Zambo - perhaps you are new to the industry or from a different location (read other world).

However small building projects like this do not normally have budgets for QA/QC inspectors every hour, every day. Similarly the class of builder for this work is also lacking.

Engineers are not required, unless contractually obligated to oversee the construction of the work, and it is often best that they not set foot on the project thanks to a very litigous society.

If you are new, perhaps this is an eye opener and will be informative. If you are experienced, we'd rather not be subject to you sarcasm.

Regards,
Qshake
[pipe]
Eng-Tips Forums:Real Solutions for Real Problems Really Quick.
 
Apologies for the sarcasm.

I think the opinions must indicate an industry difference. I usually work on international standard infrastructure projects - including in Africa.

We always ensure all structural concrete is compacted. This can either be by vibrating or by specifiying a self-compacting mix. One of the points is that the design would assume the concrete monolithic and not honeycombed.

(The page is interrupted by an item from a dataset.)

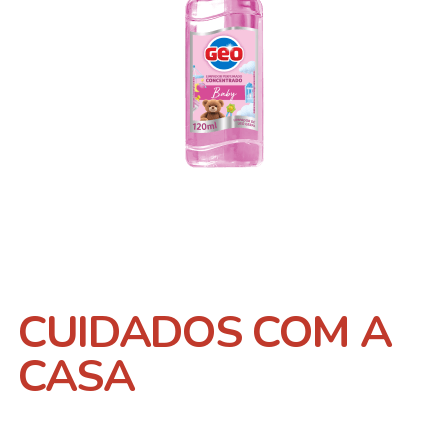
CUIDADOS COM A
CASA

We do not however compact lean concrete which is being used to form a level area for the later casting of structural members.

I think having reread the posts that the industry being discussed by most of the posters is residential, this is a field I have not worked in.

The original post referred to strip and pad footings for a prefab building. As my experience is more in the line of bridges, elevated roads and underground structures I cannot judge whether honeycombing is accepted for prefab building substructures.
 
Back to the original post. The first step is to determine how serious the problem is:

1. are the pad and strip footings reinforced concrete?
2. if they are RC is the rebar now visible?
3. are there any anchor bolts cast into the pad footings?
4. if there are anchor bolts is it possible that the honeycombing extends to a zone around the anchor bolts?

If the concrete is not reinforced and anchor bolts are not present, or not affected, then I agree that there may be a less extensive rectification possible rather than my earlier advice to break back to sound concrete and then recast or repair.

If rebar is visible, or the cover to the rebar is sufficiently reduced to affect the durability I think there is no option other than an effective repair.

If the honeycombing could affect a zone around anchor bolts then further investigation should be carried out. Anchor bolts are often at maximum loading during erection of the building and poor quality concrete could cause a failure.
 
Thank you for all the responses. My computer has been down until today and this is my first chance to get back online. The strip footings are lightly loaded. The building frame is supported by the pad footings. They are oversized for uplift. The rebar in the footings is not exposed and has proper cover. After thinking on it further (all weekend unfortunately), I am not discovering a good reason to reject the footings. The honeycombing is at the edges that blew out, poor workmanship. They did not do a good job on this and it raises quality issues down the line. The same contractor will be doing the piers and floor slab. A preconstruction meeting prior to the slab and pier construction is already scheduled to reiterate what is expected. Thanks again for the responses, this site is most helpful.

 
An issue which often occurs with unconsolidated concrete in footings is plastic settlement cracking. If you have top reinforcement (you indicate that the pads are designed for uplift), poor compaction will often result in cracking along the bars as the concrete settles. This could be a durability problem.